The announcement this week that US Central Command is conducting a joint drill with Israel is interesting because of the large number of vessels and planes involved.
Let’s look at some of the systems involved and why this drill is so massive, and why it’s also like other global drills that are key to the US system of partners and allies that help keep the world safe from adversaries.
According to US Central Command. the drill involved 140 aircraft, “including B-52s, F-35s, F-15s, F-16s, FA-18s, AC-130, AH-64s, 12 naval vessels, High Mobility Artillery Rocket Systems, and Multiple Launch Rocket Systems.”
While the B-52 is an aging platform, Defense News had an article earlier this month that noted that “Rolls-Royce and Boeing are working on a major upgrade to the service’s fleet of 76 Cold War-era B-52 Stratofortresses that will give them a new slate of F130 engines and keep them flying into the 2050s, alongside at least 100 B-21s.”
The report further notes that keeping this fleet of massive bombers flying isn’t easy. The plane has been around since the 1960s. But the US frequently sends B-52s on long-range missions as a kind of show of force and influence. In December the US also sent B-52 and F-22s to a joint drill with South Korea.
The US has taken part in other drills
In August last year, more than 5,000 personnel from the US, Indonesia, Australia, Japan and Singapore gathered for a drill called Super Garuda Shield which reports noted was the largest of this drill since it began in 2009.
“The United Kingdom, Canada, France, India, Malaysia, South Korea, New Zealand, Papua New Guinea and East Timor also sent observers to the exercises,” the AP noted.
In comparison, Juniper Oak had around 6,400 US personnel and 1,000 Israeli personnel participating, according to NBC.
Both of those drills are smaller than the world’s largest naval exercise which is called RIMPAC. That drill, last June, included 26 countries and 25,000 personnel, as well as 4 submarines, nine countries' ground forces and 170 aircraft. In the Middle East, the largest naval drill is IMX. In 2022 that drill lasted 18 days and had 9,000 personnel and 50 ships. It also had a huge number of unmanned systems, meaning naval drones and other types of drones. This included some 80 unmanned systems last year and it combined with another drill called Cutlass Express.
So how does Juniper Oak measure up?
It’s the largest exercise of this kind between Israel and the US. In terms of the number of aircraft participating it is also large but not as large when it comes to the number of ships. Israel is not, however, a major naval power, so that’s expected.
What other drills has Israel participated in?

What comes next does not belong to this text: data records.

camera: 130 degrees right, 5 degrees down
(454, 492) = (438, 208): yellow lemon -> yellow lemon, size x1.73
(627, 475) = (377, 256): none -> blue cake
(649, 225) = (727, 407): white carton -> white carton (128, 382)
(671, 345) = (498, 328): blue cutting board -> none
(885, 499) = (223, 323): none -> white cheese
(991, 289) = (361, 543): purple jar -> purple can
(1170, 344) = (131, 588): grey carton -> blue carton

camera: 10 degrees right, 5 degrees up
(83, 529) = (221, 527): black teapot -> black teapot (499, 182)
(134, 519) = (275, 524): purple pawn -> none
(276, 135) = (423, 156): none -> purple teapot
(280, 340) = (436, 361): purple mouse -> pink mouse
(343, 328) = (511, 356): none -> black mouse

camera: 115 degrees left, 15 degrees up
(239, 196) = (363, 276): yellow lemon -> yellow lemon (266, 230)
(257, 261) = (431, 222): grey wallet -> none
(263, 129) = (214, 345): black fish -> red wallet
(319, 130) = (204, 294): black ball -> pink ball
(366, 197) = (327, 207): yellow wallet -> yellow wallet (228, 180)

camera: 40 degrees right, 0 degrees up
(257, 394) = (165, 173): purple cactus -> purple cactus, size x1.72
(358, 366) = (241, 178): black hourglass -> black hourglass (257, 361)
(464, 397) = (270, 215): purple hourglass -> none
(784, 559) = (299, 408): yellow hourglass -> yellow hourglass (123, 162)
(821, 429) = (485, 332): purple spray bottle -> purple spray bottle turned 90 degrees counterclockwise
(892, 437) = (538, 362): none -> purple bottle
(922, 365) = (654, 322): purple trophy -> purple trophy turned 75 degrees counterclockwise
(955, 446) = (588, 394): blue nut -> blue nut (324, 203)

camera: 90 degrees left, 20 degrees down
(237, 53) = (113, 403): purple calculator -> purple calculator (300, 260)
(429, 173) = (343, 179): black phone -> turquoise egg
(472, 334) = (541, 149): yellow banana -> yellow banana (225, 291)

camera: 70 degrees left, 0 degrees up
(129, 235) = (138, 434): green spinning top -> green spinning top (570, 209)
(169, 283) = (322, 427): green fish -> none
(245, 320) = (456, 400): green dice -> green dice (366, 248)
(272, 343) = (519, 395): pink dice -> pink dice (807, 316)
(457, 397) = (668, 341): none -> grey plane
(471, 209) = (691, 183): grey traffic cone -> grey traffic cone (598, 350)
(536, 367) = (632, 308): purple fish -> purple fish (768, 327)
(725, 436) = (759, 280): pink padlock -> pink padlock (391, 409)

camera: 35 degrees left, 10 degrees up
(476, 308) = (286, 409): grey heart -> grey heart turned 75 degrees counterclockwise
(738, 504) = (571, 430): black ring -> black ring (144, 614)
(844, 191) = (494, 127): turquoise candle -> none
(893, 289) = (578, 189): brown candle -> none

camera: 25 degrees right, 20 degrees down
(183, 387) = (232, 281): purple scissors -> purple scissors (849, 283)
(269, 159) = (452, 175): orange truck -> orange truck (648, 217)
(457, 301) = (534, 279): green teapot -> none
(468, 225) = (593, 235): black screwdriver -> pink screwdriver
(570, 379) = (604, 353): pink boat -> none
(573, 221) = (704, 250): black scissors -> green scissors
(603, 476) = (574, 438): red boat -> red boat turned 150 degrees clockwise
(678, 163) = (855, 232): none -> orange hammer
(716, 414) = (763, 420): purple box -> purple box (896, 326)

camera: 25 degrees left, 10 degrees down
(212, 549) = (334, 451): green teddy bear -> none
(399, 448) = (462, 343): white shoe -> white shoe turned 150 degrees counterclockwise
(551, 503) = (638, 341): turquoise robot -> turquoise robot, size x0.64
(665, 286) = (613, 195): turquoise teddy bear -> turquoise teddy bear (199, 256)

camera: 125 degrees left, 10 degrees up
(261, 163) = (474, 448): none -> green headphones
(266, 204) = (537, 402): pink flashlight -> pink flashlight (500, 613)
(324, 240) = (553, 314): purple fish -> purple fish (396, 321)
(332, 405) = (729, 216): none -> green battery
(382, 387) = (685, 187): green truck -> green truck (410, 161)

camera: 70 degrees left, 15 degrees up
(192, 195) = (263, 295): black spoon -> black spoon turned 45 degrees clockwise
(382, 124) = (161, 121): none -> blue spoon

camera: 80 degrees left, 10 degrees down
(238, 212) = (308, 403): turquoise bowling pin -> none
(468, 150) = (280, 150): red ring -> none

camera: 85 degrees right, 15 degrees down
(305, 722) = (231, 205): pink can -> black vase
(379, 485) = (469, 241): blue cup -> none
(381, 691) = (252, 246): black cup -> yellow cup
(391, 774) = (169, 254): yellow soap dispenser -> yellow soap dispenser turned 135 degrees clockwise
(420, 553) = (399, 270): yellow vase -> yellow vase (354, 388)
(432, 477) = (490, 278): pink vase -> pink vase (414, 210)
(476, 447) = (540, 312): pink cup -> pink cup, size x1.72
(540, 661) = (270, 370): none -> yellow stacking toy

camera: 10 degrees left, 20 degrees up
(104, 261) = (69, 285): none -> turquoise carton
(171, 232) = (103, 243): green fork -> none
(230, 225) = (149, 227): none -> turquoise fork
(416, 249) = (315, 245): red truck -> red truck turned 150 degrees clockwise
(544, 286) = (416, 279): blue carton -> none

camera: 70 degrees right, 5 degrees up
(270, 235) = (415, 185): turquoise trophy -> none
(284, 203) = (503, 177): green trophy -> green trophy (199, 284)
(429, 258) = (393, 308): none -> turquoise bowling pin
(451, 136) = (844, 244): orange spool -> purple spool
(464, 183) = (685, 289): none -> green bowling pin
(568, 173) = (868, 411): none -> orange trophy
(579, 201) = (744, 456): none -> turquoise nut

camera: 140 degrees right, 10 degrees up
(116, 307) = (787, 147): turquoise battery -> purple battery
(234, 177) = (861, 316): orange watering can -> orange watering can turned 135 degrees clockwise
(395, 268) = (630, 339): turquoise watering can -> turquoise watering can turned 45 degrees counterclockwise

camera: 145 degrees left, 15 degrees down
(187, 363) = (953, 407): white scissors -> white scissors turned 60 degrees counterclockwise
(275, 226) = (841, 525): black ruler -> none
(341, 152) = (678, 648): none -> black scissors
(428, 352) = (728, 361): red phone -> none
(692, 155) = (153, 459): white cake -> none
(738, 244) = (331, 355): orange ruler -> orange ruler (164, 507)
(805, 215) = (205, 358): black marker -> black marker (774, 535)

Israel has participated in other naval drills, including Noble Dina, and also a drill last year in the Red Sea. Israel also hosts a major air force drill every two years called Blue Flag. In 2017 that drill included some 70 aircraft from half a dozen countries, including French Mirage fighters, Italian Tornados, and Israeli and US F-16s. Israel has also done a number of recent drills with its F-35s, including a drill with Italy in July 2022, the Blue Flag 2021 drill, and the Tri-Lightning drill with the US and UK in 2021. These kinds of drills are important but they are much smaller than either Juniper Oak or other drills undertaken by Western countries.
For instance, NATO countries brought together five aircraft carriers for a massive drill in November 2022 that involved thousands of sailors. Israel, which only recently acquired new Sa’ar 6 corvette ships, is much smaller in terms of naval power. However, in terms of aircraft, this recent Juniper Oak drill is larger than previous drills.